O ministro da Economia, Paulo Guedes, pode não ter se dado conta da gravidade de sua fala mais recente em que acusa a China de criar o vírus da Covid 19. Verborrágico, o ministro fala em ambientes solenes com a descontração do boleiro de botequim.
Dessa vez foi longe: tomada ao pé da letra, sua manifestação no Conselho de Saúde Suplementar, é uma acusação à China de crime contra a humanidade, pois empregou o verbo inventa, estabelecendo intenção e autoria.
Não satisfeito, disse ainda que os chineses produziram a pior vacina, colocando em dúvida a eficácia da coronavac, justamente a que foi aplicada, até aqui, na maioria dos brasileiros, inclusive nele, Guedes. Mais que isso, mesmo para produzir outra vacina, como a AstraZeneca, dependemos do insumo chinês.
Guedes disse outras impropriedades, como a pregação contra o SUS que tem sido heróico no tratamento dos pacientes de Covid. Porém, nada poderia ser pior do que sua ingerência na questão sanitária em relação à qual pensa como o presidente.
Como não consegue sequer exibir o seu programa para a economia, e esta segue errática e longe do liberalismo que defende, sua visão da pandemia o credenciaria para o ministério da Saúde, onde titulares dizem amém ao presidente da República.

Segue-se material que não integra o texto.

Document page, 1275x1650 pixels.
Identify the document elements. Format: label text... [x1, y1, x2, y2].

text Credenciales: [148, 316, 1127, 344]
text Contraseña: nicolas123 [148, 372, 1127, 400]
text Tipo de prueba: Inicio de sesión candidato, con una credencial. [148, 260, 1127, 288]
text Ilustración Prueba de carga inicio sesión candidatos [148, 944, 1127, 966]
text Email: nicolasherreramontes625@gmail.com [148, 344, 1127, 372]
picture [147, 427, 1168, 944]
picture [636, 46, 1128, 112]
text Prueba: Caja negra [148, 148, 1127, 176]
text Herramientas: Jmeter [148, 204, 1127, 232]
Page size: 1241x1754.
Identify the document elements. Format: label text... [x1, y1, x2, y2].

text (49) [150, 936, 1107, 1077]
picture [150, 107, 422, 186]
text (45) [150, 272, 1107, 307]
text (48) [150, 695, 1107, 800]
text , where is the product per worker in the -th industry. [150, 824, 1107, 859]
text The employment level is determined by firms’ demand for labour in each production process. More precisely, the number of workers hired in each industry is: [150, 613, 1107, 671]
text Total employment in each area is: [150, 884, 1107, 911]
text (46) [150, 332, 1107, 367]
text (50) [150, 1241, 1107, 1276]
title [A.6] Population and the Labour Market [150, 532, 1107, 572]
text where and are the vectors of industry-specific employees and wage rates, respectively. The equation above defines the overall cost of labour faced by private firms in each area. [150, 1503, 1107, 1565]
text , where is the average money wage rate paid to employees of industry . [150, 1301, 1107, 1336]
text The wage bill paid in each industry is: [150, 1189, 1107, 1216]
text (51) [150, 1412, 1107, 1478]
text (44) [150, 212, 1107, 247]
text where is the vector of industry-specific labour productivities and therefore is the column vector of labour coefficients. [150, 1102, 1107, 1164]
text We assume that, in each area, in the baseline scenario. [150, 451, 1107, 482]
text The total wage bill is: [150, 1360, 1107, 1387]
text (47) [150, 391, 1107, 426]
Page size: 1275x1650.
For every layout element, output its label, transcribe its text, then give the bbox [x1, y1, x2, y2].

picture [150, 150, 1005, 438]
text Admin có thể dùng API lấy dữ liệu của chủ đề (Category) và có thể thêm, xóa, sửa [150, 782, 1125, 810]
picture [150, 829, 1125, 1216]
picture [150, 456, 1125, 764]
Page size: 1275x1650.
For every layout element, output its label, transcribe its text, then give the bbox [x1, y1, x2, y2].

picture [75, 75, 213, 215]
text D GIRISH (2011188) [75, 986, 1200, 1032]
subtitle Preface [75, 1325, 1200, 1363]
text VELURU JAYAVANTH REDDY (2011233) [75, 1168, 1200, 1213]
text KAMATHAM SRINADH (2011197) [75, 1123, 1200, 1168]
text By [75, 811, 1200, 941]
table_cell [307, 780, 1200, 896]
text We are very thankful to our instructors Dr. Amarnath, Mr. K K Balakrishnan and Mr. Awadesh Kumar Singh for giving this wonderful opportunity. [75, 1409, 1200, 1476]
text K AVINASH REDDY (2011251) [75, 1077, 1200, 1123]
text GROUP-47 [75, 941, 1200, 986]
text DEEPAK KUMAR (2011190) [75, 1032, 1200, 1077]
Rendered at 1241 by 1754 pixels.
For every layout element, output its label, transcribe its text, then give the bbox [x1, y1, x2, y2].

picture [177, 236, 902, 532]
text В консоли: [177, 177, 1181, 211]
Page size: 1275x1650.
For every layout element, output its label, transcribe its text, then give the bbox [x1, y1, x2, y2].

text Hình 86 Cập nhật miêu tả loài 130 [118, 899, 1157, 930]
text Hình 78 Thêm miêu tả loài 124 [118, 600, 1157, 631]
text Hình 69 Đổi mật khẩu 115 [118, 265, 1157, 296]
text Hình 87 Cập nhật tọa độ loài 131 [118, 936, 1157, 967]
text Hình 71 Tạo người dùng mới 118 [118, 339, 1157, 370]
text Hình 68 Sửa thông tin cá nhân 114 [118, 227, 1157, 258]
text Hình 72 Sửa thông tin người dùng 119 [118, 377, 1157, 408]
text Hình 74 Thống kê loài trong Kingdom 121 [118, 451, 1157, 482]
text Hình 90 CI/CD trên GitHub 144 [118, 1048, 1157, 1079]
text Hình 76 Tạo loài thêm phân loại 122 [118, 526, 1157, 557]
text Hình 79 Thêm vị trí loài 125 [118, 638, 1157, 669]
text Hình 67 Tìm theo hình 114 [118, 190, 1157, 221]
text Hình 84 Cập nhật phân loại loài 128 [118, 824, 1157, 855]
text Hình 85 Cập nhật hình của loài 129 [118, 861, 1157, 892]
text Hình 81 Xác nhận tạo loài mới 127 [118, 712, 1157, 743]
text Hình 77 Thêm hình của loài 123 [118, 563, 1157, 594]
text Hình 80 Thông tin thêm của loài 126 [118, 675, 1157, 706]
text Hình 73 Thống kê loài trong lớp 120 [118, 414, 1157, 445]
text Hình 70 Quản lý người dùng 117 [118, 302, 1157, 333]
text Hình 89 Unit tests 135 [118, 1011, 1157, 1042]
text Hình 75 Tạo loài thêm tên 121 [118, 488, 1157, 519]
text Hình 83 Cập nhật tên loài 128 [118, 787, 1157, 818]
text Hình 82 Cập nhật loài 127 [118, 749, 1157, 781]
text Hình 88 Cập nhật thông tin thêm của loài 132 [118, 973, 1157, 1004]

Bolsonaro tem novamente um grave problema pela frente. Assim como não quis demitir o seu chanceler de estimação, Ernesto Araújo, mas teve que fazê-lo, não há mais como sustentar Guedes.
É uma questão de (pouco) tempo para que a bancada do agronegócio, e o próprio setor, veja na demissão de Guedes a única forma de evitar uma crise comercial com o maior parceiro brasileiro e tornar reparável a agressão cometida.
E, mais uma vez, ficará a contradição de um ministro demitido por vocalizar o pensamento não só presidencial, mas da cúpula de governo. Nenhum colega de ministério entre os presentes na reunião corrigiu Guedes.
O ministro da Economia fornece também conteúdo para a CPI instalada no mesmo dia de sua desastrada fala. Guedes mostra a motivação ideológica que orientou o comportamento do governo frente à pandemia, que explica o negacionismo da doença, o boicote às medidas de proteção como o isolamento e a negligência com a contratação das vacinas.
A negligência que resulta dessa postura não se limitou ao catastrófico número de mortes, embora essa estatística seja macabra e se refira a vidas humanas. Mas a negação matou milhares de empresas que acreditaram em programas como o Pronamp, entre outros.
O dia não era mesmo de discrição no governo. O chefe da Casa Civil, general Luís Ramos, aproveitou a ocasião para confessar a Guedes que tomou a vacina “escondido”, para não contrariar a orientação do presidente da República.
Ramos ficou pior que Bolsonaro, pois este não tomou a vacina que condena. E disse não ter vergonha, pois o fez porque preza a vida e se a ciência a recomenda não seria ele a contestá-la.
Nesse ritmo de revelações estarrecedoras, a CPI pode durar menos do que o previsto para gerar resultados graves.